=== Passage for review ===

Full requirements are provided in the requirements.txt file.

Setup

To set up the environment, use the included requirements.txt file (preferably inside a virtual environment) like so:

    cd PROJECT_ROOT_DIR
    mkdir venv
    virtualenv -p python3 venv

To activate and install dependencies in the virtualenv:

    source venv/bin/activate
    pip install -r requirements.txt

Add the path to your PYTHONPATH:

    export PYTHONPATH="/path/to/visual_search_in_the_wild:$PYTHONPATH"

To deactivate the virtualenv:

    deactivate

Datasets

  • Scott Reef 25: The dataset is kindly provided by the Australian Centre for Field Robotics' marine robotics group.

System

Extracting patch sequences

To extract patch sequences tracked through ORB feature tracking, use tracking/extract_similar_sequences.py.

To extract random patches from a video with uniform-like elements that would not be picked up by traditional feature tracking (e.g: sand), use tracking/extract_random_patches.py.

To visualize the patch sequences you created, use utils/load_patches.py.

Clustering

To cluster patch sequences using agglomerative clustering, run the following:

    python clustering/cluster_sequences.py -p /path/to/patch/sequences -o OUTPUT_DIR

To merge clusters manually into a final clustered dataset (or fully curate), run:

    python utils/patch_curator_annotator.py -p /path/to/clusters/ -o OUTPUT_DIR

Training

To train the siamese model from scratch, run this command:

    python network/train_triplet.py -p /path/to/list_of_feats_tracked_dirs.txt /path/to/list_of_randomly_extracted_dirs.txt -e 1 0 -d scott

To finetune the siamese model using imagenet weights, run this command:

    python network/train_triplet.py -p /path/to/list_of_feats_tracked_dirs.txt /path/to/list_of_randomly_extracted_dirs.txt -e 1 0 -d scott -i

The path provided should contain a list of directories that contain a patches folder with patches sequences. This folder structure should be created properly if the patch sequences are extracted using the scripts from the Extracting patch sequences section above. An example list is included in the repo as a reference.

===

▶ **Task instructions**
Copy out the project instructions above word for word, from start to finish.

=== Provided information ===

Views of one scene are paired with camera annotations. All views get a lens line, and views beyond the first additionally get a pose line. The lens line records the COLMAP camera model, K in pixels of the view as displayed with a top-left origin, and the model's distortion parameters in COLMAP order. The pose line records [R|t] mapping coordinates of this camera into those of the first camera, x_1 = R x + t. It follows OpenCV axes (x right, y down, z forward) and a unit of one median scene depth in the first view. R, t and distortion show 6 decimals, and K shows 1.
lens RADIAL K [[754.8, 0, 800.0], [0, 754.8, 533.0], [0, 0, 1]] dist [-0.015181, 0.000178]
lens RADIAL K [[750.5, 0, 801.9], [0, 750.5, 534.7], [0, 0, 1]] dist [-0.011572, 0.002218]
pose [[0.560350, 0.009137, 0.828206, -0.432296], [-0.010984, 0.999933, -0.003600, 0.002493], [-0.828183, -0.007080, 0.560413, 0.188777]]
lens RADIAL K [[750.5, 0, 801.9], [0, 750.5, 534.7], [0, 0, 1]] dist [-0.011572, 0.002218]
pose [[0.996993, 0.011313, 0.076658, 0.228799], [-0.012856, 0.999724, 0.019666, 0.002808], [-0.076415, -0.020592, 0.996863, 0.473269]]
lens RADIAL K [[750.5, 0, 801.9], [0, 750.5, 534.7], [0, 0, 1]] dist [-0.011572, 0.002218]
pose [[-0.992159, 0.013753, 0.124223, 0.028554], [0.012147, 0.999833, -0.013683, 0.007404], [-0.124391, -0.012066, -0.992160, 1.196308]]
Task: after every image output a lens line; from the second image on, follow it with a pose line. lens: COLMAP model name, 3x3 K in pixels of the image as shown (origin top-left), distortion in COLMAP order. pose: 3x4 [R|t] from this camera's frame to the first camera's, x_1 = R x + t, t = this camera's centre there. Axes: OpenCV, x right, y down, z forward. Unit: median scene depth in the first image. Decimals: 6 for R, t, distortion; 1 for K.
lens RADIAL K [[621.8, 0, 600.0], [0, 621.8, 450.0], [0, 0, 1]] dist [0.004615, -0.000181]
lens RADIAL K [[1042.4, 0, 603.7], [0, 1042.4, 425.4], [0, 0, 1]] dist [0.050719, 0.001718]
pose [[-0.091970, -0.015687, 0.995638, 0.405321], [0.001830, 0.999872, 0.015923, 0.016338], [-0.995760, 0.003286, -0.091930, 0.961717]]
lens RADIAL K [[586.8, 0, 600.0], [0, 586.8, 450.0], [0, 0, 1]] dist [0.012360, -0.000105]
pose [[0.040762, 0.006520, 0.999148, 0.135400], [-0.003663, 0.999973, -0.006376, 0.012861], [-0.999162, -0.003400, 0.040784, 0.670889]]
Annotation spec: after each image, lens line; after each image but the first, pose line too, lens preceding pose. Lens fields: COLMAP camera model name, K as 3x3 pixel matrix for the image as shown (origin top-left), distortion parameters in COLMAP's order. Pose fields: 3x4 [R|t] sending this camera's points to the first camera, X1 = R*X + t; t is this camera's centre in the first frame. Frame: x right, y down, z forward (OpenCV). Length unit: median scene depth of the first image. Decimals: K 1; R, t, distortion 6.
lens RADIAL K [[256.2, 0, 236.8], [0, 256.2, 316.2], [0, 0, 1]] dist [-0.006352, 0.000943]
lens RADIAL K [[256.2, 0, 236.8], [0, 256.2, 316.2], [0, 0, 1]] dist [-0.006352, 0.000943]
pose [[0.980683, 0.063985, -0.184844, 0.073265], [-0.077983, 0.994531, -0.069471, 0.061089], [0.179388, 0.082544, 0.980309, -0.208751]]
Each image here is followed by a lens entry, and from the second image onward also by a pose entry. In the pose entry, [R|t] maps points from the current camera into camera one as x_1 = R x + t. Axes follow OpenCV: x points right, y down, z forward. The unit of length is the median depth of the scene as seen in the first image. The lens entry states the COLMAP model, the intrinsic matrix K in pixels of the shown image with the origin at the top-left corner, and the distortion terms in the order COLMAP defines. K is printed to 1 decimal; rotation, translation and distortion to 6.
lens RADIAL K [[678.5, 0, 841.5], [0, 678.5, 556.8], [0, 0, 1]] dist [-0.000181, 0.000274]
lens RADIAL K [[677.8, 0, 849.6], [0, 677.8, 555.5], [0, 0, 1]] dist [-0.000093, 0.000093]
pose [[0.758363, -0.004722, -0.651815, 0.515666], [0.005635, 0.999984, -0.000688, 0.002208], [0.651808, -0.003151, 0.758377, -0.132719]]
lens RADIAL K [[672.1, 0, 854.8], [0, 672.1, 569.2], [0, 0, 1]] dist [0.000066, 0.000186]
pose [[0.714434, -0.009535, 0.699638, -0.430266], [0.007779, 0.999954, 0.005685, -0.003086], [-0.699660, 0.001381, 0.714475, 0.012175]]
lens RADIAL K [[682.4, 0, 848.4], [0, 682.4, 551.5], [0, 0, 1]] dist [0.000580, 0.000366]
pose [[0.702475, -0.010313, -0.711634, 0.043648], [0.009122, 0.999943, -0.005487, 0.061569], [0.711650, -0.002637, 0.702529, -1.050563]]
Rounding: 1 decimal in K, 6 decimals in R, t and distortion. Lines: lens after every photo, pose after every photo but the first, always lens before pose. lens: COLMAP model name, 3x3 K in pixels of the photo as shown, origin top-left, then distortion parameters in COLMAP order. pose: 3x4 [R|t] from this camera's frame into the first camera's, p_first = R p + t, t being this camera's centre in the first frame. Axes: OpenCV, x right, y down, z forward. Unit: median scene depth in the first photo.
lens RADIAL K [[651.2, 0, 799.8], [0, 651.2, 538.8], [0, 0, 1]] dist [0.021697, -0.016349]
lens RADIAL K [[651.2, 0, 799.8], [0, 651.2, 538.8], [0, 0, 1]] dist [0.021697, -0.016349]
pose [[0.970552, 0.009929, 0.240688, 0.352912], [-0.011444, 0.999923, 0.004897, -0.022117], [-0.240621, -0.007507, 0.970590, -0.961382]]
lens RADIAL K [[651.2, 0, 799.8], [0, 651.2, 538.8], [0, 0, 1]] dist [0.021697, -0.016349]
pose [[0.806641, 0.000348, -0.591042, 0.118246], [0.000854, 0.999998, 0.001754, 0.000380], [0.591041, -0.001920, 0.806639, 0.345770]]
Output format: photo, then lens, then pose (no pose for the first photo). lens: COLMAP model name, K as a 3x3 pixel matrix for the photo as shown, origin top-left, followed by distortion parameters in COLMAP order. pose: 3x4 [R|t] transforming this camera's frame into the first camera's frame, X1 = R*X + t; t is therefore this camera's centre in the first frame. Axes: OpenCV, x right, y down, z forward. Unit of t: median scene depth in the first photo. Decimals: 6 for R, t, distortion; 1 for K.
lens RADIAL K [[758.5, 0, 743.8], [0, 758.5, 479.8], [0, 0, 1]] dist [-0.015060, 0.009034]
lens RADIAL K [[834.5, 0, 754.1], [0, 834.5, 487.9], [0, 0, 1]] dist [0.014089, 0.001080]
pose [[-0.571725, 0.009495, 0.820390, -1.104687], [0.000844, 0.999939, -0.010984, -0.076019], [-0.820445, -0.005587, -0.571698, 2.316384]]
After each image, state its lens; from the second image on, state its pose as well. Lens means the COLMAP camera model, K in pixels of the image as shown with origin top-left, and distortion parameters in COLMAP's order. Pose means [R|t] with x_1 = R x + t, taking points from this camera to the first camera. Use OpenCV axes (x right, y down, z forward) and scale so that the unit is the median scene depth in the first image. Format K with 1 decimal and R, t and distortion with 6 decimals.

===

▶ **Answer section**
Full requirements are provided in the requirements.txt file.

Setup

To set up the environment, use the included requirements.txt file (preferably inside a virtual environment) like so:

    cd PROJECT_ROOT_DIR
    mkdir venv
    virtualenv -p python3 venv

To activate and install dependencies in the virtualenv:

    source venv/bin/activate
    pip install -r requirements.txt

Add the path to your PYTHONPATH:

    export PYTHONPATH="/path/to/visual_search_in_the_wild:$PYTHONPATH"

To deactivate the virtualenv:

    deactivate

Datasets

  • Scott Reef 25: The dataset is kindly provided by the Australian Centre for Field Robotics' marine robotics group.

System

Extracting patch sequences

To extract patch sequences tracked through ORB feature tracking, use tracking/extract_similar_sequences.py.

To extract random patches from a video with uniform-like elements that would not be picked up by traditional feature tracking (e.g: sand), use tracking/extract_random_patches.py.

To visualize the patch sequences you created, use utils/load_patches.py.

Clustering

To cluster patch sequences using agglomerative clustering, run the following:

    python clustering/cluster_sequences.py -p /path/to/patch/sequences -o OUTPUT_DIR

To merge clusters manually into a final clustered dataset (or fully curate), run:

    python utils/patch_curator_annotator.py -p /path/to/clusters/ -o OUTPUT_DIR

Training

To train the siamese model from scratch, run this command:

    python network/train_triplet.py -p /path/to/list_of_feats_tracked_dirs.txt /path/to/list_of_randomly_extracted_dirs.txt -e 1 0 -d scott

To finetune the siamese model using imagenet weights, run this command:

    python network/train_triplet.py -p /path/to/list_of_feats_tracked_dirs.txt /path/to/list_of_randomly_extracted_dirs.txt -e 1 0 -d scott -i

The path provided should contain a list of directories that contain a patches folder with patches sequences. This folder structure should be created properly if the patch sequences are extracted using the scripts from the Extracting patch sequences section above. An example list is included in the repo as a reference.